Я вздрогнула: возникло искушение – рассказать все матери, припасть к груди, выплакаться, но что-то останавливало меня от этого шага. И я сделала глубокий вдох.
– Наверное, другую семью нашел. Знаешь, как у мужчин это бывает. Другая женщина и все – старая семья не нужна. Закрутились-завертелись по своей орбите, – сказала я, не глядя на мать.
– А ты делала какие-нибудь шаги для сохранения семьи? Пыталась вернуть мужа? Все-таки девчонкам нужен отец. Особенно старшей. Плачет она часто и все об Алексее спрашивает. Она же любимицей его была. Татьянка наша. Помнишь, как она родилась здесь, в Феодосии? Лешка у роддома стоял и все смотрел, когда ты в окошко выглянешь. Иль забыла все? Короткая же у тебя память, Алена! – с упреком сказала мне мать.
Я закусила губу. Ее упреки мне были словно нож в сердце. Ведь все было не так, как думала мать. И от того, что я не могла рассказать ей правду, мне было еще хуже.
– Ладно, мам, что толку обсуждать. Ушел мужик из семьи и ушел. Не я первая – не я последняя. Слезы лить здесь бесполезно. Я их уже все выплакала.

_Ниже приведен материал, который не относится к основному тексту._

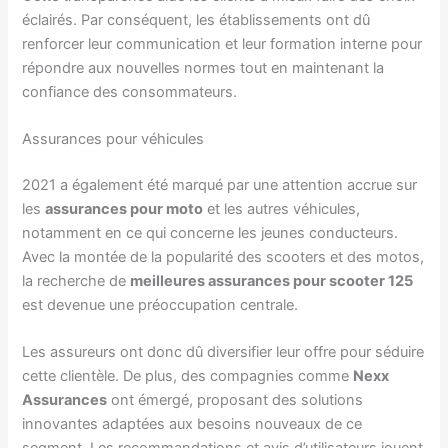
éclairés. Par conséquent, les établissements ont dû
renforcer leur communication et leur formation interne pour
répondre aux nouvelles normes tout en maintenant la
confiance des consommateurs.
Assurances pour véhicules
2021 a également été marqué par une attention accrue sur
les
assurances pour moto
et les autres véhicules,
notamment en ce qui concerne les jeunes conducteurs.
Avec la montée de la popularité des scooters et des motos,
la recherche de
meilleures assurances pour scooter 125
est devenue une préoccupation centrale.
Les assureurs ont donc dû diversifier leur offre pour séduire
cette clientèle. De plus, des compagnies comme
Nexx
Assurances
ont émergé, proposant des solutions
innovantes adaptées aux besoins nouveaux de ce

– Чудно как-то, – покачала головой мать. – Словно это говоришь не ты. Я тебя не узнаю, Ален! Ты же так любила Алексея. Он для тебя был всем. Я была, как ты помнишь, не в восторге от вашего брака, но ты настояла на своем. Потом вы уехали. Я хотя и была с самого начала против Лешки, но с годами как-то оттаяла. Пригляделась: вроде мужик неплохой, тебя и девчонок любит. Зарабатывать начал, переехали в Москву. Жить стали по-человечески. Я как мать радовалась за вас, а теперь – что? Все коту под хвост? Было семейное счастье да сплыло?
– Мам! – Я прижала руки к груди. – Не сыпь мне соль на раны. Мне самой тошно, а ты… – мой голос дрогнул.
– Не буду. Иди отдыхай. Кстати, Алку, твою подружку, помнишь?
– Да. А что?
– Умерла она. В прошлом году. Очередной собутыльник ее ножкой от табурета убил. Ударил прямо по виску. Жалко, вы когда-то так дружили.
В груди что-то екнуло. Действительно, жалко было Алку, подругу моего детства и юности… Я вспомнила, как она была осведомительницей Рамила, его сообщницей. Только этим можно было объяснить, как они оперативно следили за нами. Я вспомнила, как она пыталась узнать о наших планах и как однажды, когда мы с Алексеем пришли к ней домой, сразу поспешно оборвала с кем-то разговор по телефону.
С той поры я прекратила с ней всякое общение, мы переехали в Ведянск, и та страница моей жизни была перевернута.
И все же она не заслужила такой конец! Алка, очевидно, так и не смогла найти себе нормального мужчину и связалась с алкашом, который ее и угробил.